What I want to focus on for this moment, however, is the recurring insistence on treating these decisions as matters of inexperience or flawed press strategies or – somewhat more credibly – impulse control. No one is so inexperienced or naive as to fail to understand that when you fire someone who might discover your crimes or misdeeds that you’re doing something wrong. I read in one of the seemingly limitless number of reports that Trump’s immediate reaction to the Comey backlash was anger at his communications staff for allowing the story to go wrong.
There are so many levels on which we can understand this: the helpless, hapless and ridiculous White House communications staff, the fact that the White House is openly interviewing possible replacements for Spicer and having those replacements talk to the press, this 70 year old man’s complete inability to take responsibility for his own actions. The major thing though is a simple misunderstanding of what a communications staff is or can possibly do. There was no communications strategy, no preparation that could have prevented the massive backlash at Comey’s firing because the act itself was an abuse of power of the highest order. Preparation could have made the press strategy less comical; it could not have made it more effective. But the President, at some essential level, appears not to be the only one who fails to realize this.
Reporters sometimes have a difficult time looking beyond the procedural realities of government, if only because the procedural realities are less charged than the substantive ones when the substantive ones get this bad. But it’s not just press strategies versus the facts of what actually happened. It’s also this matter of “inexperience” – particularly with people like Jared Kushner. As I said above, no one is that experienced. When you do things to cover up your wrongdoing or crimes, you do it because you are aware of your wrongdoing and crimes and want to evade exposure or punishment. When I saw this report about Kushner this morning even I mocked his reputation as a ‘moderating influence’ on the President. But that doesn’t really cut it. We can’t be certain of the accuracy of this particular report. But assuming it is true and – more importantly – because we have numerous other confirmed reports of similar behavior, we should draw the obvious conclusion: Kushner himself is a bad actor, performing the same abuses of power by proxy.

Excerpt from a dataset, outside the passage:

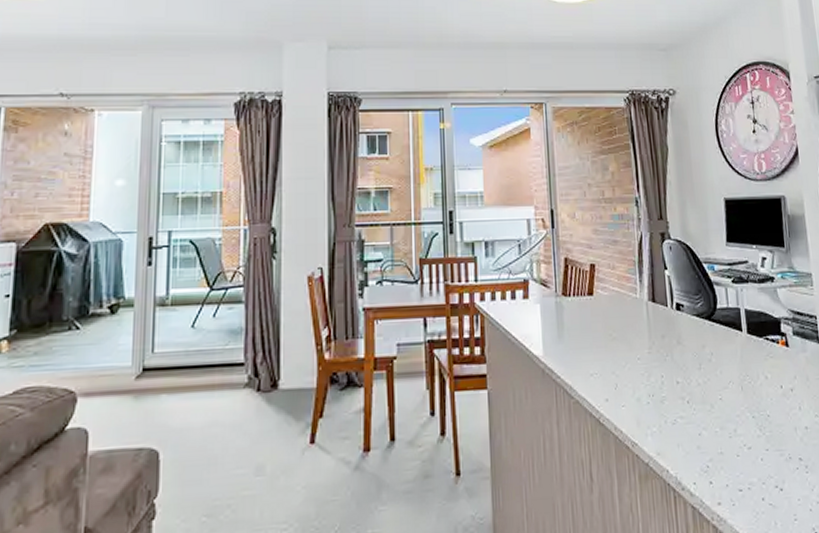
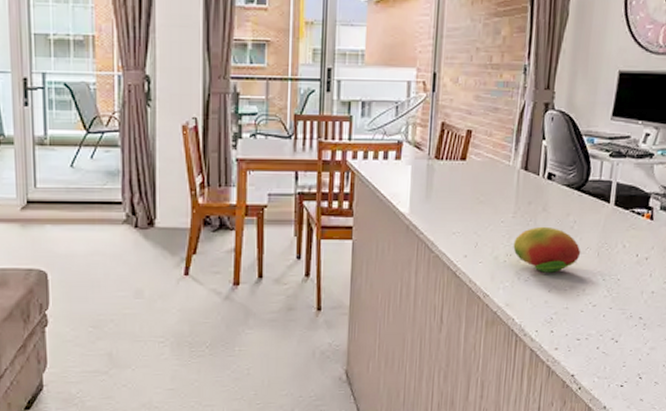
fruit: none [654,361,725,414] -> present [513,226,581,273]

My only uncertainty is whether Kushner is committing these bad acts to cover up his own wrongdoing along with his father-in-law’s or whether it is only his father-in-law’s. In practice, I suspect that both on the political and business front they are so intertwined as to be indistinguishable. Of course, people are innocent until proven guilty. There is also a huge amount of factual information we don’t have yet. But in any other case, we would interpret these kinds of actions as showing consciousness of guilt and constituting prima facie evidence of bad acts. That should be the default assumption – backed up, let’s not forget by a good deal of factual information as well – in this case too.